The standard treatment protocol recommended for periodontal health rehabilitation and continuity in aggressive periodontitis patients; Mechanical treatment (scaling and root planning and/or periodontal surgery), mechanical treatment combined with antimicrobial therapy and frequent interval supportive periodontal treatment . The relative efficacy on aggressive periodontitis is still unclear when non-surgical periodontal therapy is compared to chronic periodontitis . There is limited opportunity to eradicate periodontopathogens in deep pockets with non-surgical periodontal therapy . The healing process of non-surgical treatment results in persistent bleeding areas regurgitation, disease recurrence and long junctional epithelium . However, periodontal pathogens can remain in the mouth even after tooth extraction . Studies have shown that teeth with 50% bone loss have a suspicious prognosis to maintain their health and are ultimately “hopeless”. It was reported that advanced bone defects, deep pockets and dental mobility seen in aggressive periodontitis, increase the risk of tooth loss [13,14]. For this reason, regenerative periodontal treatment of advanced periodontal defects seems promising to improve prognosis and extend the life span of teeth . Ideal periodontal treatment aims at regeneration and reconstruction of lost periodontal tissue .

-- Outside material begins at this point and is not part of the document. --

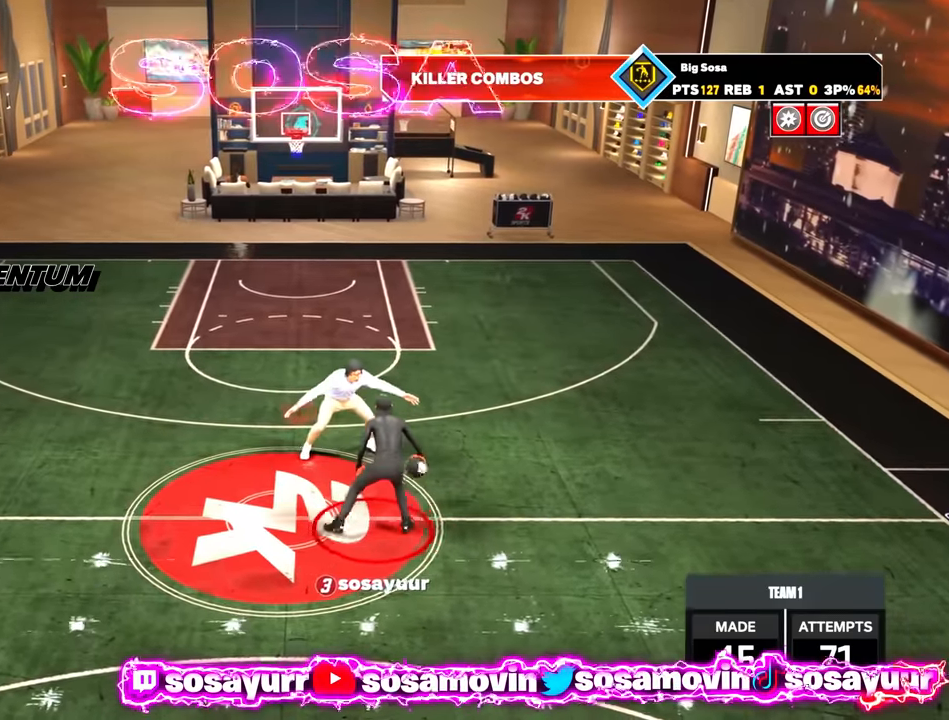
{"buttons": [], "left_stick": "center", "right_stick": "right", "events": [[183, "R2", "down"], [183, "right_stick", "up-left"], [266, "right_stick", "center"], [400, "right_stick", "right"], [450, "R2", "up"]]}
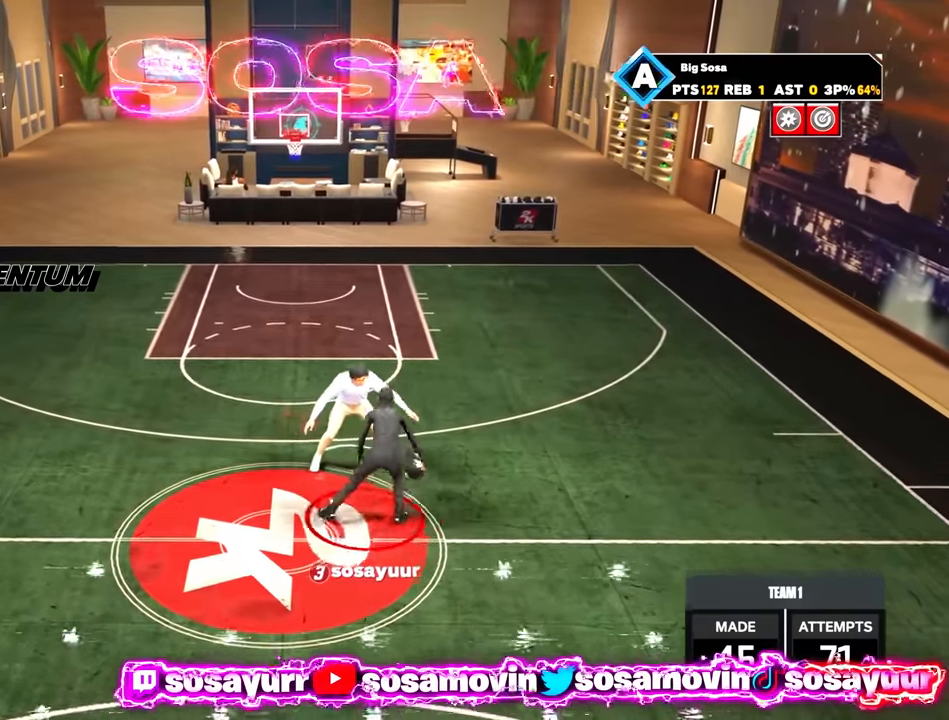
{"buttons": [], "left_stick": "up-left", "right_stick": "center", "events": [[16, "right_stick", "center"], [183, "R2", "down"], [183, "right_stick", "up-left"], [266, "right_stick", "center"], [416, "left_stick", "up-left"], [466, "R2", "up"]]}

Thrombocyte concentrations have been used as often as every day as potential products of regenerative therapies. High interest in platelet concentrations has set the stage for the discovery of new products that enhance regeneration capacity. In view of the Platelet Rich Plasma, Plasma Rich in Growth Factors, Platelet-Rich Fibrin (PRF) types (Advanced-PRF, Titanium-prepared PRF, Injectable PRF) and Concentrated Growth Factor, each product was discovered in order to eliminate the deficiencies of the previous concentrate and to obtain a more advanced form. In 2010, Sohn developed an injectable platelet concentration 'Autologous Fibrin Glue' (AFG) by centrifuging venous blood in a special centrifuge and developed the concept of 'Sticky Bone', which allowed it to remain stable in graft defects by mixing it with bone grafts . From the literature view, this platelet concentrate did not use for reducing pockets in periodontal diseases. In this case report the possible effects of AFG on periodontal tissues were investigated and satisfactory clinical results were achieved.
As seen in this case report, clinically satisfactory results can be achieved by using autologue fibrin glue with bone grafts in the treatment of intrabony defects of aggressive periodontitis.
No potential conflict of interest relevant to this case report was reported.